Exercise description :: Reproduce every line of the items below without changing anything, but leave out the pictures.

Data ::
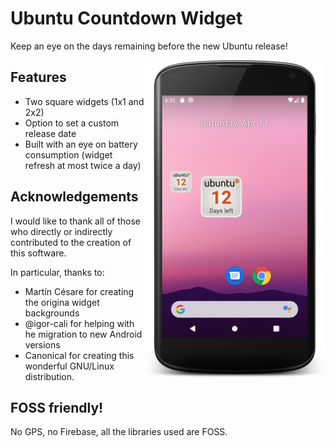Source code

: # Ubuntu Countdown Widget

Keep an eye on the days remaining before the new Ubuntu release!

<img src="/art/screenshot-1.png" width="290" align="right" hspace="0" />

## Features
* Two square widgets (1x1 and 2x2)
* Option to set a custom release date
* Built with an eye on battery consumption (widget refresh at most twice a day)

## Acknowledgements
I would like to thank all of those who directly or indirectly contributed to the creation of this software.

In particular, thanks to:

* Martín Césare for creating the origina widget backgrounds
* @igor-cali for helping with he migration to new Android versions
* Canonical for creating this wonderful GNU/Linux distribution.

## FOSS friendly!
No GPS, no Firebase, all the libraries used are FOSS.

Answer for this exercise ::
Source code

: # Ubuntu Countdown Widget

Keep an eye on the days remaining before the new Ubuntu release!

<img src="/art/screenshot-1.png" width="290" align="right" hspace="0" />

## Features
* Two square widgets (1x1 and 2x2)
* Option to set a custom release date
* Built with an eye on battery consumption (widget refresh at most twice a day)

## Acknowledgements
I would like to thank all of those who directly or indirectly contributed to the creation of this software.

In particular, thanks to:

* Martín Césare for creating the origina widget backgrounds
* @igor-cali for helping with he migration to new Android versions
* Canonical for creating this wonderful GNU/Linux distribution.

## FOSS friendly!
No GPS, no Firebase, all the libraries used are FOSS.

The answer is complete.